Extracted data entries
○ ○ ○ ○ ○

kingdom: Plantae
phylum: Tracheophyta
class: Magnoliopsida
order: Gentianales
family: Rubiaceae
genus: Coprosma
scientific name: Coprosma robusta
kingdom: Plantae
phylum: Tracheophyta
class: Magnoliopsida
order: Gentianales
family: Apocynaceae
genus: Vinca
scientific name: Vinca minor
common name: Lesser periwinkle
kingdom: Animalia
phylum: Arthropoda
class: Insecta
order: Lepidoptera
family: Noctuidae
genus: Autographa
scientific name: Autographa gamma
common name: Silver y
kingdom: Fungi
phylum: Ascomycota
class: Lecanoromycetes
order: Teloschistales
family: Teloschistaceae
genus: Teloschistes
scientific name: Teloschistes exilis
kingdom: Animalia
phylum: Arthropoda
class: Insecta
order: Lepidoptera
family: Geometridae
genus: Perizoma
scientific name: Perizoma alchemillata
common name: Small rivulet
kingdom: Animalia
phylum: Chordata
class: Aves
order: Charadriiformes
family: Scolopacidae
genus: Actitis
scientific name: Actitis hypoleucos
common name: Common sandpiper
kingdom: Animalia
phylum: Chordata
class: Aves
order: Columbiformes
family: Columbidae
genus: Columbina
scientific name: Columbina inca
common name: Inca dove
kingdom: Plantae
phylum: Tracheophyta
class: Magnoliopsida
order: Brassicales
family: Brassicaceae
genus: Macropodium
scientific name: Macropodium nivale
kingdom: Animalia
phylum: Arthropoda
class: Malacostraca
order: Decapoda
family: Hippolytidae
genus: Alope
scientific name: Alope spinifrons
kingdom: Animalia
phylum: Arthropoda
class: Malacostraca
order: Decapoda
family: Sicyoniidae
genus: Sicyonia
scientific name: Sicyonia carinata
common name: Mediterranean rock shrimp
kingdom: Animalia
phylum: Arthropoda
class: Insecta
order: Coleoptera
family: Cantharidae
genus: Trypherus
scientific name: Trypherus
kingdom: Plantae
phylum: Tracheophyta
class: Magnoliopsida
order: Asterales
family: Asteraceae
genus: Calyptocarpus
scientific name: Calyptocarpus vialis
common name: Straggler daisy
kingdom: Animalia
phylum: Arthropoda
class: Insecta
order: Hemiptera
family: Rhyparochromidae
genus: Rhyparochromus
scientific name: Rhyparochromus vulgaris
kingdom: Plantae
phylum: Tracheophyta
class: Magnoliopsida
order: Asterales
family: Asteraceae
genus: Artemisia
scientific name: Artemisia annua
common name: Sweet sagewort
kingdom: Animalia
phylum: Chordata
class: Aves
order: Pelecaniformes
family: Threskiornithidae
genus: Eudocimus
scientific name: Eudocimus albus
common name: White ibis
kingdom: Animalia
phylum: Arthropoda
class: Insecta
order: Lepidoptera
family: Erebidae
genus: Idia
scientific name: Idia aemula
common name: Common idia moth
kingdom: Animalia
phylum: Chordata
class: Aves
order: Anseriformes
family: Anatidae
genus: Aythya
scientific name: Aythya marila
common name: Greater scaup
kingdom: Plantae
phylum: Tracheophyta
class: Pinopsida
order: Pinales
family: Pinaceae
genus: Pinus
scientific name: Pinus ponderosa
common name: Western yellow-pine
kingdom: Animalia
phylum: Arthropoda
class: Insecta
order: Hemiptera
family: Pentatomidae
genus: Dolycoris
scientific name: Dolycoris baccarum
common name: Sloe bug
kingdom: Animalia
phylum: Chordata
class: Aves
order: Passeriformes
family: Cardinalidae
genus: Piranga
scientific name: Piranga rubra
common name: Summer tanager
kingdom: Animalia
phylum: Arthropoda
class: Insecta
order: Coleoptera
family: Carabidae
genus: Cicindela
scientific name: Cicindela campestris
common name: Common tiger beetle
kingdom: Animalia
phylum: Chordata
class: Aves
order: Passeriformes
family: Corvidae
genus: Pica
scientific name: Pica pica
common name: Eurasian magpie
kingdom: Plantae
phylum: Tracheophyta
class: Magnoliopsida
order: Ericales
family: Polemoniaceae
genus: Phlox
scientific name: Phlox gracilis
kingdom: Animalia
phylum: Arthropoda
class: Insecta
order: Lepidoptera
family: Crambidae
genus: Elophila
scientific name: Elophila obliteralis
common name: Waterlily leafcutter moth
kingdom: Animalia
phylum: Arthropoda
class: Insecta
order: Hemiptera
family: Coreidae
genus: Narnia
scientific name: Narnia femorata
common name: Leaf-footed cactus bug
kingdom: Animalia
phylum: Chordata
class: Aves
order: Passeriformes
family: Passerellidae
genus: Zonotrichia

○ ○ ○ ○ ○

To be done »
Rewrite all of the items above, substituting "vernacular name" for every occurrence of "common name" and leaving everything else unchanged.

Completed task »
kingdom: Plantae
phylum: Tracheophyta
class: Magnoliopsida
order: Gentianales
family: Rubiaceae
genus: Coprosma
scientific name: Coprosma robusta
kingdom: Plantae
phylum: Tracheophyta
class: Magnoliopsida
order: Gentianales
family: Apocynaceae
genus: Vinca
scientific name: Vinca minor
vernacular name: Lesser periwinkle
kingdom: Animalia
phylum: Arthropoda
class: Insecta
order: Lepidoptera
family: Noctuidae
genus: Autographa
scientific name: Autographa gamma
vernacular name: Silver y
kingdom: Fungi
phylum: Ascomycota
class: Lecanoromycetes
order: Teloschistales
family: Teloschistaceae
genus: Teloschistes
scientific name: Teloschistes exilis
kingdom: Animalia
phylum: Arthropoda
class: Insecta
order: Lepidoptera
family: Geometridae
genus: Perizoma
scientific name: Perizoma alchemillata
vernacular name: Small rivulet
kingdom: Animalia
phylum: Chordata
class: Aves
order: Charadriiformes
family: Scolopacidae
genus: Actitis
scientific name: Actitis hypoleucos
vernacular name: Common sandpiper
kingdom: Animalia
phylum: Chordata
class: Aves
order: Columbiformes
family: Columbidae
genus: Columbina
scientific name: Columbina inca
vernacular name: Inca dove
kingdom: Plantae
phylum: Tracheophyta
class: Magnoliopsida
order: Brassicales
family: Brassicaceae
genus: Macropodium
scientific name: Macropodium nivale
kingdom: Animalia
phylum: Arthropoda
class: Malacostraca
order: Decapoda
family: Hippolytidae
genus: Alope
scientific name: Alope spinifrons
kingdom: Animalia
phylum: Arthropoda
class: Malacostraca
order: Decapoda
family: Sicyoniidae
genus: Sicyonia
scientific name: Sicyonia carinata
vernacular name: Mediterranean rock shrimp
kingdom: Animalia
phylum: Arthropoda
class: Insecta
order: Coleoptera
family: Cantharidae
genus: Trypherus
scientific name: Trypherus
kingdom: Plantae
phylum: Tracheophyta
class: Magnoliopsida
order: Asterales
family: Asteraceae
genus: Calyptocarpus
scientific name: Calyptocarpus vialis
vernacular name: Straggler daisy
kingdom: Animalia
phylum: Arthropoda
class: Insecta
order: Hemiptera
family: Rhyparochromidae
genus: Rhyparochromus
scientific name: Rhyparochromus vulgaris
kingdom: Plantae
phylum: Tracheophyta
class: Magnoliopsida
order: Asterales
family: Asteraceae
genus: Artemisia
scientific name: Artemisia annua
vernacular name: Sweet sagewort
kingdom: Animalia
phylum: Chordata
class: Aves
order: Pelecaniformes
family: Threskiornithidae
genus: Eudocimus
scientific name: Eudocimus albus
vernacular name: White ibis
kingdom: Animalia
phylum: Arthropoda
class: Insecta
order: Lepidoptera
family: Erebidae
genus: Idia
scientific name: Idia aemula
vernacular name: Common idia moth
kingdom: Animalia
phylum: Chordata
class: Aves
order: Anseriformes
family: Anatidae
genus: Aythya
scientific name: Aythya marila
vernacular name: Greater scaup
kingdom: Plantae
phylum: Tracheophyta
class: Pinopsida
order: Pinales
family: Pinaceae
genus: Pinus
scientific name: Pinus ponderosa
vernacular name: Western yellow-pine
kingdom: Animalia
phylum: Arthropoda
class: Insecta
order: Hemiptera
family: Pentatomidae
genus: Dolycoris
scientific name: Dolycoris baccarum
vernacular name: Sloe bug
kingdom: Animalia
phylum: Chordata
class: Aves
order: Passeriformes
family: Cardinalidae
genus: Piranga
scientific name: Piranga rubra
vernacular name: Summer tanager
kingdom: Animalia
phylum: Arthropoda
class: Insecta
order: Coleoptera
family: Carabidae
genus: Cicindela
scientific name: Cicindela campestris
vernacular name: Common tiger beetle
kingdom: Animalia
phylum: Chordata
class: Aves
order: Passeriformes
family: Corvidae
genus: Pica
scientific name: Pica pica
vernacular name: Eurasian magpie
kingdom: Plantae
phylum: Tracheophyta
class: Magnoliopsida
order: Ericales
family: Polemoniaceae
genus: Phlox
scientific name: Phlox gracilis
kingdom: Animalia
phylum: Arthropoda
class: Insecta
order: Lepidoptera
family: Crambidae
genus: Elophila
scientific name: Elophila obliteralis
vernacular name: Waterlily leafcutter moth
kingdom: Animalia
phylum: Arthropoda
class: Insecta
order: Hemiptera
family: Coreidae
genus: Narnia
scientific name: Narnia femorata
vernacular name: Leaf-footed cactus bug
kingdom: Animalia
phylum: Chordata
class: Aves
order: Passeriformes
family: Passerellidae
genus: Zonotrichia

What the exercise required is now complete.